Dr. Feingold Diet Review
What You Should Know
Certain diets have been linked with certain physiological side effects, such as jitteriness and hyperactivity. For example, artificial colorings and flavors have been associated with hyperactivity and ADHD, an increasingly common disorder found in many young children. The Feingold diet was developed by Dr Ben F. Feingold, MD, in order to help reduce levels of hyperactivity in young children, as well as in some adults. The program encourages users to cut out artificial additives, such as colors, flavors, and sweeteners, as well as artificial preservatives. Certain other types of foods containing particular sweeteners are also discouraged on this diet.
List Of Ingredients
Users on this diet eat from a range of different foods so long as they do not contain ingredients and preservatives such as FC&C and D&C colors, synthetic flavors, synthetic preservatives, and the artificial sweeteners aspartame, neotame, and alitame.

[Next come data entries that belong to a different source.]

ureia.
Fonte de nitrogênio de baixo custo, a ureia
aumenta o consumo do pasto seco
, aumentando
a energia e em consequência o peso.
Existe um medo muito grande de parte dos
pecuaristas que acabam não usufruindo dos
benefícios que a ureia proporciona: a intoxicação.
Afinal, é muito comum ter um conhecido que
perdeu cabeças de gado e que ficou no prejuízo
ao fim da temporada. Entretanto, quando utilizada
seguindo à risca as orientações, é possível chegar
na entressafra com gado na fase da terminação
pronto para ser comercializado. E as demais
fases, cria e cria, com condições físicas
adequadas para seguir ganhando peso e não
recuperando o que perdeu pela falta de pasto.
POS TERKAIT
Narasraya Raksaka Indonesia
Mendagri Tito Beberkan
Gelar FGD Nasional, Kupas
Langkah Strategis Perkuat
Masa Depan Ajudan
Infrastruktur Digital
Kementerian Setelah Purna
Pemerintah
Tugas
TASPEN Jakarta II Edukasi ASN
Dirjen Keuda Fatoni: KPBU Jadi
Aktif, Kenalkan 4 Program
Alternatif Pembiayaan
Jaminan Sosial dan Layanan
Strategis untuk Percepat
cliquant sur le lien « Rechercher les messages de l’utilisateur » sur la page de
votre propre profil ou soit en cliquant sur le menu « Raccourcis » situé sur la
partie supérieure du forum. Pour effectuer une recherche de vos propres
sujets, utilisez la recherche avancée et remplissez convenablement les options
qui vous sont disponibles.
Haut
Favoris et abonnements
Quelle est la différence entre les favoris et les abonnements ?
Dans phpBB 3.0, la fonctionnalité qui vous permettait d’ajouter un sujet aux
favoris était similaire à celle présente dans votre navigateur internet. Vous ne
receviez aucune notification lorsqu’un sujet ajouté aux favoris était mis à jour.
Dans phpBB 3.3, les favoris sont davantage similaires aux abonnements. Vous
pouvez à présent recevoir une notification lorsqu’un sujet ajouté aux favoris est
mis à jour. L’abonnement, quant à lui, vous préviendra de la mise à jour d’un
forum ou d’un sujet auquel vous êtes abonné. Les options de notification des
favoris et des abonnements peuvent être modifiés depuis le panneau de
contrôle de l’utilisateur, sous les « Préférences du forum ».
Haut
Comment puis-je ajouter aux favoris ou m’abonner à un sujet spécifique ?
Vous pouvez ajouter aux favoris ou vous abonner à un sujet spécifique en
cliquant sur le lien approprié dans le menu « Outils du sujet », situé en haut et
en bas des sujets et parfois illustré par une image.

The Feingold diet is detailed in a product called the Feingold Cookbook, which retails for $85 , and which details dietary management, examines the scientific basis for the claims made by the program, offers a list of forbidden food, and includes recipes and menus for both hyperactive children and their families.
- May help reduce negative side effects associated with a poor diet
- Encourages the consumption of healthy foods
- No supplements are required for purchase
- Is a sustainable approach to dietary change
- This program is not necessarily designed to encourage weight loss
- Whether the program is effective is under dispute by medical professionals
The Dr Feingold Diet was designed as a way to help parents cope with children suffering from hyperactivity or associated disorders such as ADHD. The program works under the assumption that certain chemicals and sweeteners are associated with poor behavior, anxiety, and difficulty concentrating, and that removing these additives from an individual’s diet can help to mitigate these problems. However, the effectiveness of this program is disputed by a number of people in the medical community who question whether following the Feingold diet will actually result in improved outcomes. However, while the Feingold Diet potentially has benefits for those with hyperactivity disorders, it is not designed as a way to promote weight loss, although is used in addition to healthy exercise and a calorie controlled meal approach, it may result in some weight loss. Given the fact that the program outlaws traditionally high-calorie foods such as soft drinks and many sweets and chocolates, it is possible that weight loss may occur, although this will be a secondary outcome. Those looking to lose weight should be aware that this product is not a weight loss handbook, and may be better off seeking out another product that is more specifically designed for their weight loss needs.